Like previous iterations, the Tokyo exhibition ends with a bit titled “Dior Across the World,” which explores the opposite cultures which have informed the style house’s collections prior to now, from Africa to India. These pieces are complemented by paper lanterns in various sizes, a few of that are printed in patterns taken from the dresses themselves.

“The wonderful thing about Dior is that they’re using this exhibition as a vehicle or platform to truly evolve the pondering themselves and I feel that’s key. Because retrospectives are typically just looking back but they’re always using this as a method to create a reference to different artists, to create a reference to different local cultures, and I feel that’s a really interesting thing that only possibly the style industry can do to type of respect the design cultures and merge them into an exhibition,” Shigematsu said.

Pietro Beccari, chairman and chief executive officer of Christian Dior Couture, said holding the “Designer of Dreams” exhibit in Tokyo is vital because Japan is one in every of the home’s top five markets on the earth and the brand continues to extend its market share here.

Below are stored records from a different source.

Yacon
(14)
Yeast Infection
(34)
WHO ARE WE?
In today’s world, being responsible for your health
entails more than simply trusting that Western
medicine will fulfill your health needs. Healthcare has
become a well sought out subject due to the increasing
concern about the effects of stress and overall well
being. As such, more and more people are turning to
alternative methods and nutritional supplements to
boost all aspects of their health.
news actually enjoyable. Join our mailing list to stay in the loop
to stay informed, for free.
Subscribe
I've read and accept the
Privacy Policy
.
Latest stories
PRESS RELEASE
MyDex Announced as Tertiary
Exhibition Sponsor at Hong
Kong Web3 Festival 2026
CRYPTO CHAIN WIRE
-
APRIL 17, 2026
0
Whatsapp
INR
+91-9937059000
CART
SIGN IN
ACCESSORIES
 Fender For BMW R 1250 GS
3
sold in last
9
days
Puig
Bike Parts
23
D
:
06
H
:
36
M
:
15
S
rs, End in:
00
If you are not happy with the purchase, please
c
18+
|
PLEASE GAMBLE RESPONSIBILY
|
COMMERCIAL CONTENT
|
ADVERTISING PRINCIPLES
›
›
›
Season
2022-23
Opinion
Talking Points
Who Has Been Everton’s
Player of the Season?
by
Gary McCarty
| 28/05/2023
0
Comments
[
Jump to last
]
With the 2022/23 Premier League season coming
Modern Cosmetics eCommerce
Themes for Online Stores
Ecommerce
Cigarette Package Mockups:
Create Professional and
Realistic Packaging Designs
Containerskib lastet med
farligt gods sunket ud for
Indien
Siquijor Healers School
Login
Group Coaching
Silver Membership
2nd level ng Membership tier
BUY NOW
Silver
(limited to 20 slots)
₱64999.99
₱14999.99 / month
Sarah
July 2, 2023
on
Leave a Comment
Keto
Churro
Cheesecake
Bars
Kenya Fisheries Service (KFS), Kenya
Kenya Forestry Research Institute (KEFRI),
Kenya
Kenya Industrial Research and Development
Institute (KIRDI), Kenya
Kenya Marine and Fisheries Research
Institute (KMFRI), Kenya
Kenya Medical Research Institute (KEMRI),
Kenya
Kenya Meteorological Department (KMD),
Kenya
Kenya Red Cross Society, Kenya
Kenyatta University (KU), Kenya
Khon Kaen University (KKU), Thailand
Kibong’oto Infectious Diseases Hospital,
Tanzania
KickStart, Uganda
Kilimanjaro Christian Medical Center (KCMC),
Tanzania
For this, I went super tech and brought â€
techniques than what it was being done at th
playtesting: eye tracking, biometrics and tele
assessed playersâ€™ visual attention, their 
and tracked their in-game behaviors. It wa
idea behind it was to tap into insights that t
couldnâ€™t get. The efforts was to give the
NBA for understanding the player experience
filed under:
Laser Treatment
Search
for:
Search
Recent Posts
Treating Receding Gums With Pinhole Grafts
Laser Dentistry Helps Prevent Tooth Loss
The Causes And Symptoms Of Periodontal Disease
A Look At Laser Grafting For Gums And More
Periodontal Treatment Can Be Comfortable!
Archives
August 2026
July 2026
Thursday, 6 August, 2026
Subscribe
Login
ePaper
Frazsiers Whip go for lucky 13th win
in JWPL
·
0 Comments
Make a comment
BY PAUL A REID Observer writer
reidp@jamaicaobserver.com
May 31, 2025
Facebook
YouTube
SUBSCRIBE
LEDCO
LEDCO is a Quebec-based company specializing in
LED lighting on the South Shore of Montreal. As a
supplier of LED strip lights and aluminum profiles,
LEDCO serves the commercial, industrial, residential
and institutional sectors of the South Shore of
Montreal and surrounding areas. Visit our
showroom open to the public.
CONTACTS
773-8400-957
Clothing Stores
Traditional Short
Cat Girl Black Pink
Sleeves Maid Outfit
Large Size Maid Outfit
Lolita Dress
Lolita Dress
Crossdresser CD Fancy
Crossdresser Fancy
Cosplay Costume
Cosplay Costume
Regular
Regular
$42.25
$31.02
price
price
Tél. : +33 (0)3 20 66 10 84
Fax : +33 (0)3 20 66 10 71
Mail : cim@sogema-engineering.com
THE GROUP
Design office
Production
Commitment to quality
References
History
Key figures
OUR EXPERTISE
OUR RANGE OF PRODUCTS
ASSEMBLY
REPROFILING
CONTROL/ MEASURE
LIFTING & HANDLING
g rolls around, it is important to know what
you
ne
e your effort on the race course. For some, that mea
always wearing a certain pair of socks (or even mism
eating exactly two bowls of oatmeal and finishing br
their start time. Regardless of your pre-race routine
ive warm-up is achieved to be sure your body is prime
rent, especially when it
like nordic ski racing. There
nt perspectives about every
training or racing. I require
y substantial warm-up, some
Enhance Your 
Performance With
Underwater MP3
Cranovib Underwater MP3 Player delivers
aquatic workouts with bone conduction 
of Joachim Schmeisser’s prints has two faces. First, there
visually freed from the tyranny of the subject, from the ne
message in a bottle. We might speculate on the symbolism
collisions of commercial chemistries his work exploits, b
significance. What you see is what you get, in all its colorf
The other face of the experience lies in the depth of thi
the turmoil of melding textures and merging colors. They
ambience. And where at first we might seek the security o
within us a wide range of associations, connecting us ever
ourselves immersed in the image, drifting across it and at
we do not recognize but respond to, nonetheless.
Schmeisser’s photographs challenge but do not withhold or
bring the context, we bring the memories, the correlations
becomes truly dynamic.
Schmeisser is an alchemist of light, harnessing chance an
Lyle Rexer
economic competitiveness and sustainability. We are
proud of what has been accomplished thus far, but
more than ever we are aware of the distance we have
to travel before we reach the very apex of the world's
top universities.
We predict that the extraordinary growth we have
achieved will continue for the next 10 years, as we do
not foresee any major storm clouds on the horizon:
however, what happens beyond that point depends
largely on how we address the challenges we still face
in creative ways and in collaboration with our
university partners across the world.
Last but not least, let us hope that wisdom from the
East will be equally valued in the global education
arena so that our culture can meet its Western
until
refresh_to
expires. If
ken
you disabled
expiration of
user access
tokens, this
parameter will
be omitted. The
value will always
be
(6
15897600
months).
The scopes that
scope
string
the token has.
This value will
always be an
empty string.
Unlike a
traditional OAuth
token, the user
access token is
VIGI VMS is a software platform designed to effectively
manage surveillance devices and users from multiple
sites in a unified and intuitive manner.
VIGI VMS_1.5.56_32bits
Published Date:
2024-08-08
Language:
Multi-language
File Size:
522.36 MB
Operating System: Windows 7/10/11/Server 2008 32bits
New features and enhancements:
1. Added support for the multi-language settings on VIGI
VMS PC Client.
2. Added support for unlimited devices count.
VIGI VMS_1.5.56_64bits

“There is no such thing as a technical proof that what we do will transform into sales, but what I can say is that this exhibition is certainly firing up by way of desirability. I feel the brand shall be more desirable after people see this exhibition,” Beccari said. 

The manager said Dior was one in every of the few luxury brands to grow by double digits in Japan within the yr 2020, and that it’s currently the fastest-growing brand within the industry here, having fun with something of what he described as an “awakening.” 

“We were very small in Japan [before], mainly nonexistent, and I feel the clients now have began to like Dior with the arrival of Maria Grazia [Chiuri], with the arrival of Kim Jones, who can also be adored here in Japan, and I feel that we’re marking the spirit normally worldwide, but additionally in Japan,” Beccari concluded.